MENSAJE PAPA FRANCISCO
Queridos hermanos y hermanas:
La Cuaresma es un nuevo comienzo, un camino que nos
lleva a un destino seguro: la Pascua de Resurrección, la victoria de Cristo
sobre la muerte. Y en este tiempo recibimos siempre una fuerte llamada a la
conversión: el cristiano está llamado a volver a Dios «de todo corazón» (Jl
2,12), a no contentarse con una vida mediocre, sino a crecer en la amistad con
el Señor. Jesús es el amigo fiel que nunca nos abandona, porque incluso cuando
pecamos espera pacientemente que volvamos a él y, con esta espera, manifiesta
su voluntad de perdonar (cf. Homilía, 8 enero 2016).
La Cuaresma es un tiempo propicio para intensificar la
vida del espíritu a través de los medios santos que la Iglesia nos ofrece: el
ayuno, la oración y la limosna. En la base de todo está la Palabra de Dios, que
en este tiempo se nos invita a escuchar y a meditar con mayor frecuencia. En
concreto, quisiera centrarme aquí en la parábola del hombre rico y el pobre
Lázaro (cf. Lc 16,19-31). Dejémonos guiar por este relato tan significativo,
que nos da la clave para entender cómo hemos de comportarnos para alcanzar la
verdadera felicidad y la vida eterna, exhortándonos a una sincera conversión.
1. El otro es un don
La parábola comienza presentando a los dos personajes
principales, pero el pobre es el que viene descrito con más detalle: él se
encuentra en una situación desesperada y no tiene fuerza ni para levantarse,
está echado a la puerta del rico y come las migajas que caen de su mesa, tiene
llagas por todo el cuerpo y los perros vienen a lamérselas (cf. vv. 20-21). El
cuadro es sombrío, y el hombre degradado y humillado.
La escena resulta aún más dramática si consideramos
que el pobre se llama Lázaro: un nombre repleto de promesas, que significa
literalmente «Dios ayuda». Este no es un personaje anónimo, tiene rasgos
precisos y se presenta como alguien con una historia personal. Mientras que
para el rico es como si fuera invisible, para nosotros es alguien conocido y
casi familiar, tiene un rostro; y, como tal, es un don, un tesoro de valor
incalculable, un ser querido, amado, recordado por Dios, aunque su condición
concreta sea la de un desecho humano (cf. Homilía, 8 enero 2016).

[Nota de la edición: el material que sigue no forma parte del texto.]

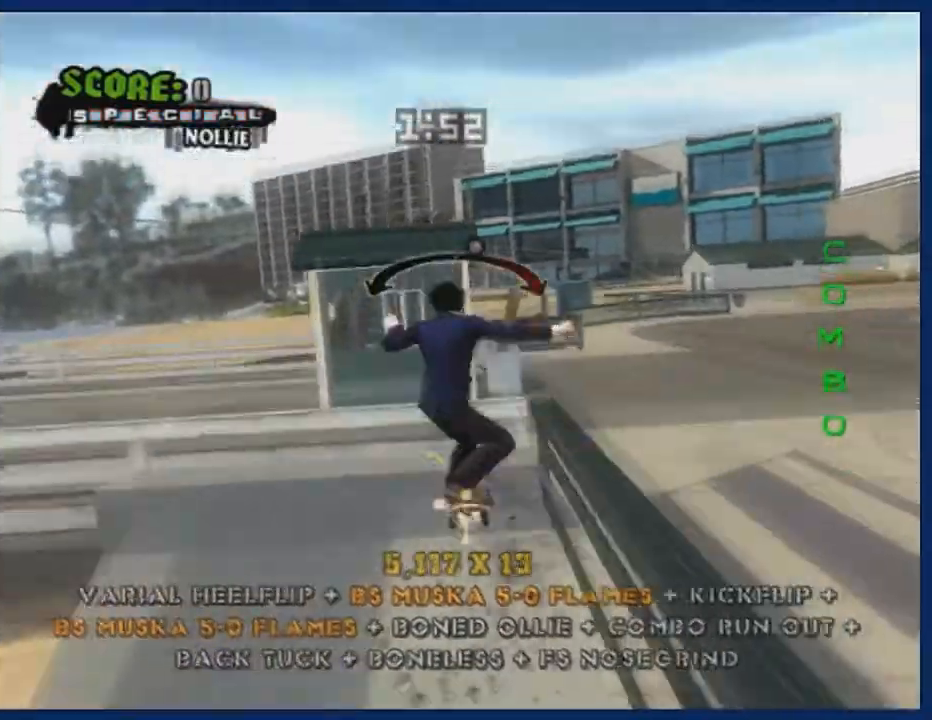
{"buttons": [], "left_stick": "left", "right_stick": "center", "events": [[67, "CROSS", "up"], [100, "left_stick", "left"], [167, "SQUARE", "down"], [334, "SQUARE", "up"]]}
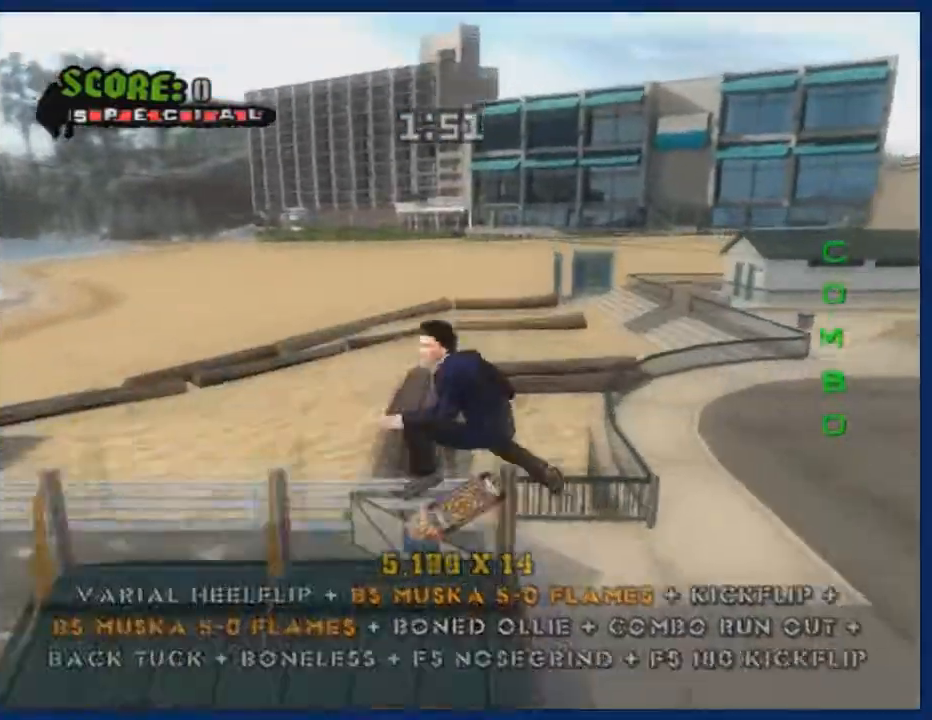
{"buttons": [], "left_stick": "left", "right_stick": "center", "events": [[67, "SQUARE", "down"], [234, "SQUARE", "up"]]}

Lázaro nos enseña que el otro es un don. La justa
relación con las personas consiste en reconocer con gratitud su valor. Incluso
el pobre en la puerta del rico, no es una carga molesta, sino una llamada a
convertirse y a cambiar de vida. La primera invitación que nos hace esta
parábola es la de abrir la puerta de nuestro corazón al otro, porque cada
persona es un don, sea vecino nuestro o un pobre desconocido. La Cuaresma es un
tiempo propicio para abrir la puerta a cualquier necesitado y reconocer en él o
en ella el rostro de Cristo. Cada uno de nosotros los encontramos en nuestro
camino. Cada vida que encontramos es un don y merece acogida, respeto y amor.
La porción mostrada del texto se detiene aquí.